Sem médicos, cidades na Amazônia pagam até R$ 135 mil/mês por especialistas

“Hospital de Manicoré pagar esse valor para anestesista”

Carlos Madeiro/UOL

Médicos especialistas, como anestesistas, cirurgiões, obstetras e cardiologistas, são uma raridade no interior de estados da Amazônia. Quando aceitam trabalhar em áreas remotas, cobram valores acima da média dos maiores centros urbanos. Há profissionais que recebem até R$ 135 mil por mês em soma de diárias. A informação consta em um levantamento do Cosems (Conselho de Secretarias Municipais de Saúde) do Amazonas.

Alguns pedidos de profissionais superam os R$ 200 mil mensais, mas os municípios alegam não ter recursos. Não há um padrão de contrato com o profissional da saúde. Segundo o Cosems, pode ser na modalidade de plantão, dias, quinzena, mensal ou por horas. Há médicos que atuam de dois a 30 dias seguidos, mas o contrato mais utilizado é o de 15 dias.

O município de Lábrea (AM) diz receber R$ 216 mil por mês do governo federal para esse tipo de contração. “Com isso não pago dois cirurgiões por mês aqui”, afirma o secretário municipal de Saúde, Dario Vicente da Silva. Na cidade, para não deixar os moradores sem assistência, a prefeitura contratou dois cirurgiões, que se revezam 15 dias seguidos trabalhando no hospital, e recebem por isso R$ 90 mil mensais cada um. “Parto é eles que fazem. Não tenho anestesista, nem obstetra”, explica.

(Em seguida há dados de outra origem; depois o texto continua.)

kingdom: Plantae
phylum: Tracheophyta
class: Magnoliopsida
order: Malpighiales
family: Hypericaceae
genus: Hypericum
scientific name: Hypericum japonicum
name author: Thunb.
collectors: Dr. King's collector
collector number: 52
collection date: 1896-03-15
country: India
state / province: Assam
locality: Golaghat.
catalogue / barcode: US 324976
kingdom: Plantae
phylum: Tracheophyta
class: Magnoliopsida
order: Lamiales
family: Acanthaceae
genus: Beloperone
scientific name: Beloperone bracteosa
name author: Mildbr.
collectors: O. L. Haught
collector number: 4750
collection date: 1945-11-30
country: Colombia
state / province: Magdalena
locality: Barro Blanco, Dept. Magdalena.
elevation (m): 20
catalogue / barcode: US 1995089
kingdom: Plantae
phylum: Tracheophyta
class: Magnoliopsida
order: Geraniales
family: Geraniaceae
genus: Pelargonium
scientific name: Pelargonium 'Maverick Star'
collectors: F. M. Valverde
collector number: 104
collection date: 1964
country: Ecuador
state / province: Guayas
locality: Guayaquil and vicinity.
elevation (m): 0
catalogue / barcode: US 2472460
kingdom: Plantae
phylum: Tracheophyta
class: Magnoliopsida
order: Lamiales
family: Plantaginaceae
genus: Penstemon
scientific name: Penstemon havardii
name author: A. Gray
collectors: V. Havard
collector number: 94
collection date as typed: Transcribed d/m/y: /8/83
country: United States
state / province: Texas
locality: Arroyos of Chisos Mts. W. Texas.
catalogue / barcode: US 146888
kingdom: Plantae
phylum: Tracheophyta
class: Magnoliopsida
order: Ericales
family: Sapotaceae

“Hospital de Lábrea (AM) conta com dois cirurgiões que acumulam funções”

Uma empresa especializada cobrou R$ 503 mil por mês por um pacote que inclui obstetra, anestesista e cirurgião. “Consultei então direto um ginecologista, e ele cobrou R$ 120 mil por 20 dias. É muito caro, não temos condições. A gente precisa discutir isso a fundo. É preciso um suporte do estado, que não está cumprindo sua parte: se não quer mandar recurso, manda o profissional. Hoje, deixamos de investir na assistência básica, que é nossa responsabilidade, para pagar especialista” – disse Dario Vicente.

Governos avisados

O presidente da Associação Amazonense de Municípios, Anderson Souza, afirma que apresentou o problema recentemente ao governo do estado e à ministra da Saúde, Nísia Trindade, sobre o problema. “Nós não podemos arcar com esse custo, nossa responsabilidade é assistência básica. O estado é o responsável pela média e alta complexidade, e não está cumprindo” – relata, Anderson Souza, presidente da Associação Amazonense de Municípios.

O presidente do Cosems no Amazonas, Manoel Barbosa, afirma que a maioria dos profissionais cobra por diárias. “Normalmente se contrata um cirurgião que faz tudo dentro do hospital. Tem casos são eles que atendem tanto a parte clínica, como as cirurgias”. Os valores mais altos são pagos por meio de manobras contábeis. Reportagem do jornal A Crítica revelou que até salários chegam a superar o teto do funcionalismo público. Na lista há dois médicos no interior do estado que recebem em folha R$ 45 mil e R$ 46 mil, acima do valor máximo de R$ 41,6 mil —salario de ministro do STF.

Em Manicoré (AM), ainda mais distante de capitais, a chegada só ocorre de avião (com três voos semanais de linha com preço médio de R$ 1.000) ou de barco com viagens que duram até dois dias. A prefeitura paga hoje R$ 4.516 por diária a um anestesista, o que dá R$ 135 mil por 30 dias de serviço.

“É muito raro que queira fixar residência no interior. Aqui não tem shopping, não tem faculdade para os filhos. Quem quer trazer sua família para um local que não tem muita infraestrutura? E como o acesso é difícil, não posso ter o rodízio de plantão 24 horas porque porque não tem quem troque” – diz a secretária de Saúde de Manicoré, Adriana Moreira.

Manicoré tem uma unidade básica de saúde fluvial, mas que faz apenas atenção básica  - Divulgação - Divulgação
“Manicoré tem uma unidade básica de saúde fluvial, mas que faz apenas atenção básica”

O maior problema enfrentado pelos municípios é o valor repassado pela tabela SUS por consulta, cujo valor de R$ 10,00 é irrisório, fazendo com que os entes municipais arquem com as diferenças dos valores para poder “seduzir” médicos a atuarem em áreas remotas.